- _Dataset content_
::::

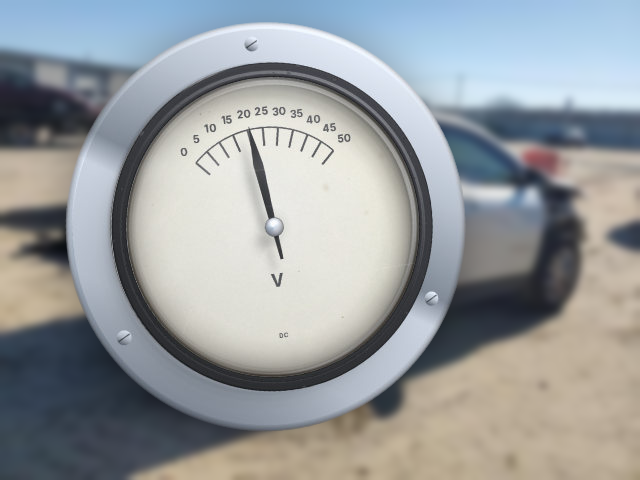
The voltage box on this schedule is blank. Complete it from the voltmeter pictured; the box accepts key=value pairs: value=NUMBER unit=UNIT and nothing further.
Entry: value=20 unit=V
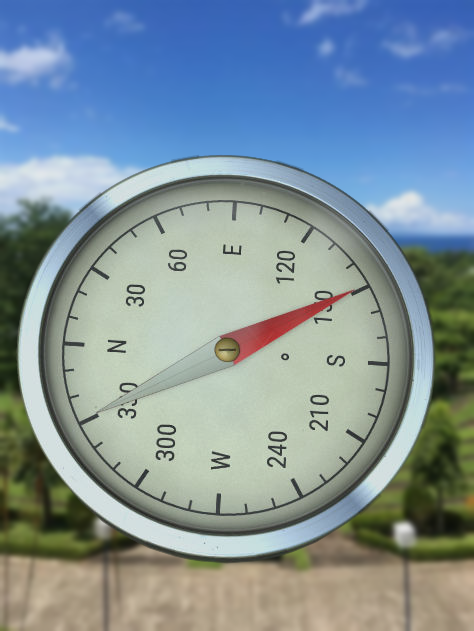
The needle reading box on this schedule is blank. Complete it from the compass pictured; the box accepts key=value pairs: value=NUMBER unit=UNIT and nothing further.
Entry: value=150 unit=°
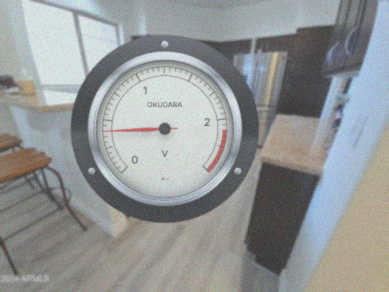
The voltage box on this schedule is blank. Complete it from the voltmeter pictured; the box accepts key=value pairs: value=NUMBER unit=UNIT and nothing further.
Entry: value=0.4 unit=V
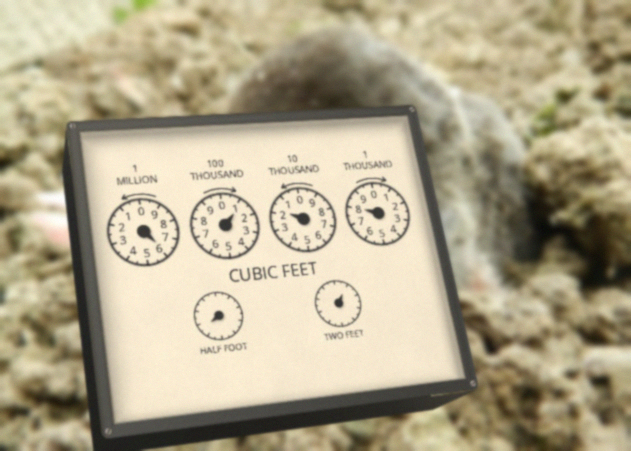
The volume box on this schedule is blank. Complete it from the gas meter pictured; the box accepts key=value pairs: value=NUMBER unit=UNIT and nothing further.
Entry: value=611800 unit=ft³
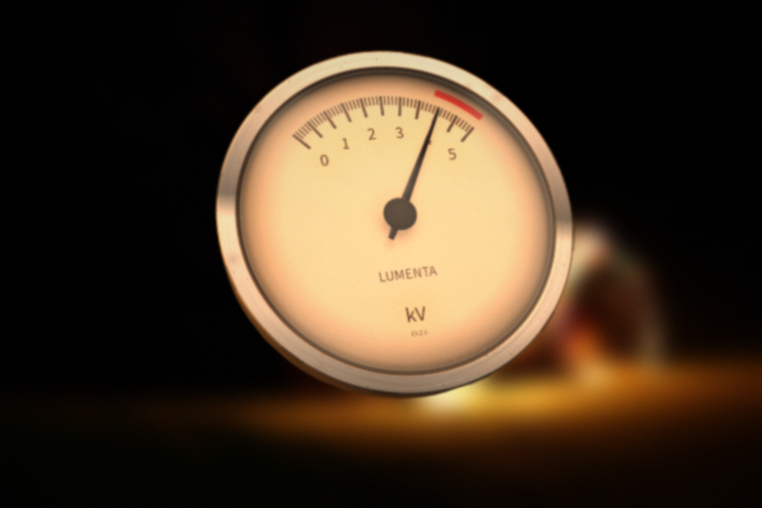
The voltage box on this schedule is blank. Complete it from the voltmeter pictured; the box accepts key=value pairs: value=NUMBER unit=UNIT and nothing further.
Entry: value=4 unit=kV
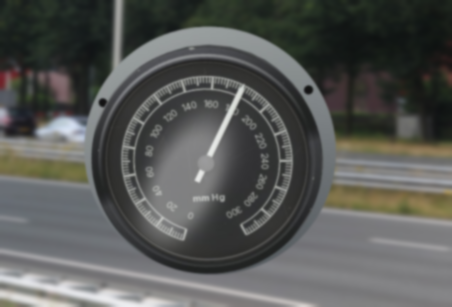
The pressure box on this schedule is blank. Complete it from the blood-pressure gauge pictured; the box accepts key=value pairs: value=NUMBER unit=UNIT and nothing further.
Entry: value=180 unit=mmHg
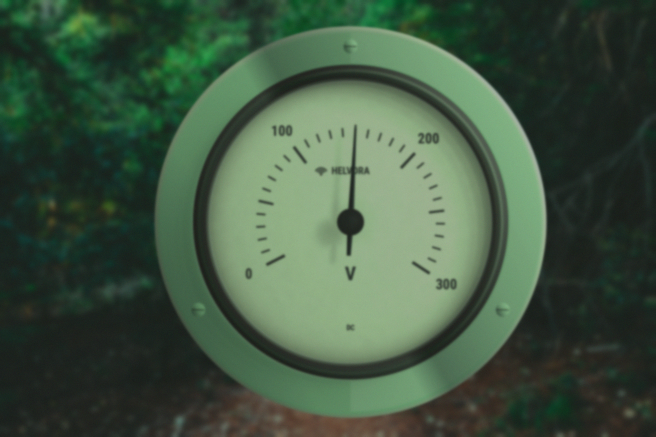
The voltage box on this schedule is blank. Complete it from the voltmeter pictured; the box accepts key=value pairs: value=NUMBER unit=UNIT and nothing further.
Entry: value=150 unit=V
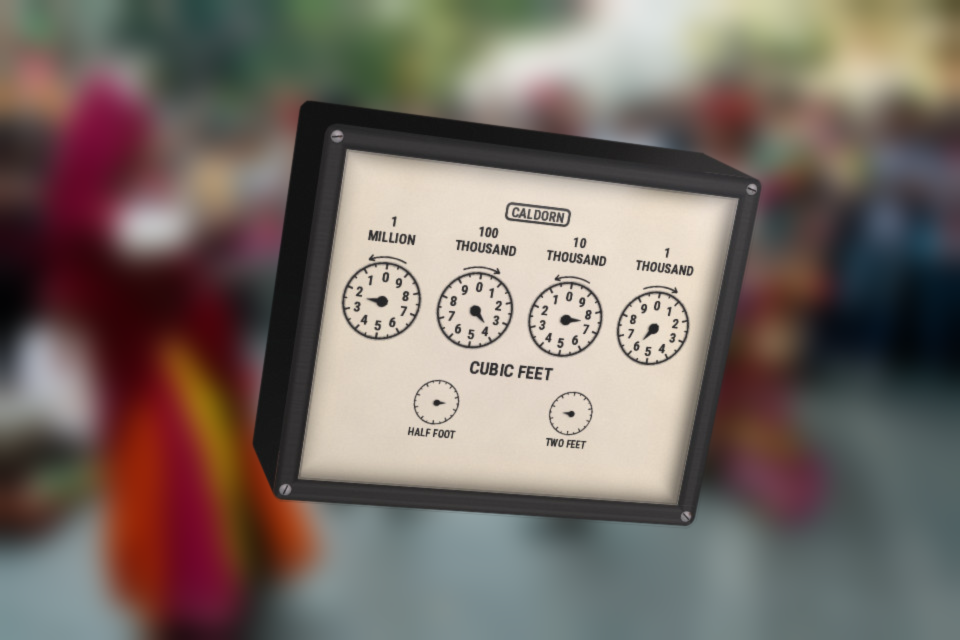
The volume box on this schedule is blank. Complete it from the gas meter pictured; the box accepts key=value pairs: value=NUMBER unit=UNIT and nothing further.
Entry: value=237600 unit=ft³
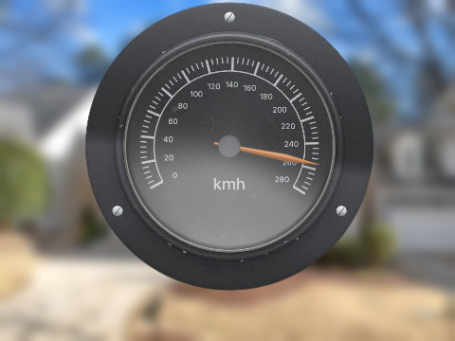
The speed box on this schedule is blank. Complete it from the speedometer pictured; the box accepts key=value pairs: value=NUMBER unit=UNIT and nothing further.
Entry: value=256 unit=km/h
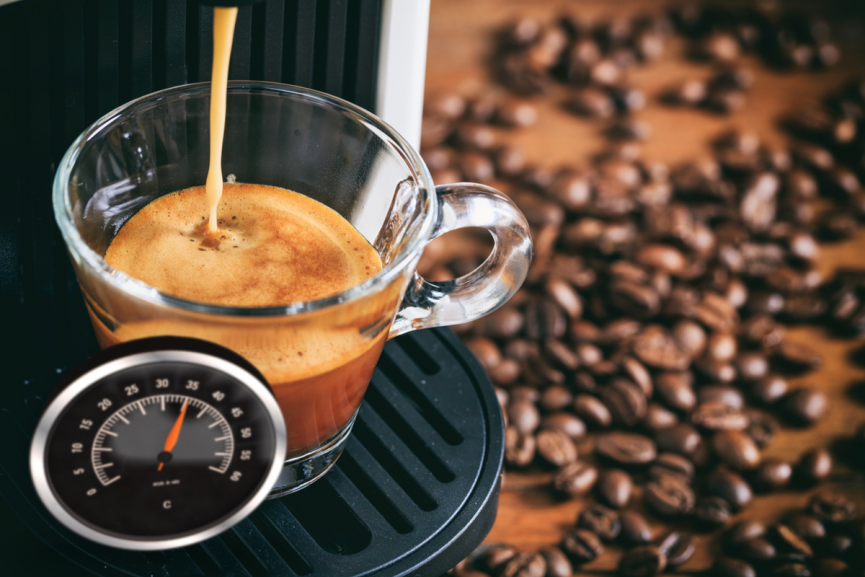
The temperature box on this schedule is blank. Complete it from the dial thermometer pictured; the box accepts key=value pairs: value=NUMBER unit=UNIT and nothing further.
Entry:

::::

- _Work task_
Print all of the lines above word for word, and leave the pictures out.

- _Solution_
The voltage box on this schedule is blank. Complete it from the voltmeter pictured; the box accepts key=value pairs: value=NUMBER unit=UNIT and nothing further.
Entry: value=20 unit=V
The needle reading box on this schedule is blank. Complete it from the compass pictured; the box accepts key=value pairs: value=NUMBER unit=UNIT and nothing further.
Entry: value=150 unit=°
The voltage box on this schedule is blank. Complete it from the voltmeter pictured; the box accepts key=value pairs: value=NUMBER unit=UNIT and nothing further.
Entry: value=0.4 unit=V
The volume box on this schedule is blank. Complete it from the gas meter pictured; the box accepts key=value pairs: value=NUMBER unit=UNIT and nothing further.
Entry: value=611800 unit=ft³
The voltage box on this schedule is blank. Complete it from the voltmeter pictured; the box accepts key=value pairs: value=NUMBER unit=UNIT and nothing further.
Entry: value=4 unit=kV
The pressure box on this schedule is blank. Complete it from the blood-pressure gauge pictured; the box accepts key=value pairs: value=NUMBER unit=UNIT and nothing further.
Entry: value=180 unit=mmHg
The voltage box on this schedule is blank. Complete it from the voltmeter pictured; the box accepts key=value pairs: value=NUMBER unit=UNIT and nothing further.
Entry: value=150 unit=V
The volume box on this schedule is blank. Complete it from the gas meter pictured; the box accepts key=value pairs: value=NUMBER unit=UNIT and nothing further.
Entry: value=237600 unit=ft³
The speed box on this schedule is blank. Complete it from the speedometer pictured; the box accepts key=value pairs: value=NUMBER unit=UNIT and nothing further.
Entry: value=256 unit=km/h
The temperature box on this schedule is blank. Complete it from the dial thermometer pictured; the box accepts key=value pairs: value=NUMBER unit=UNIT and nothing further.
Entry:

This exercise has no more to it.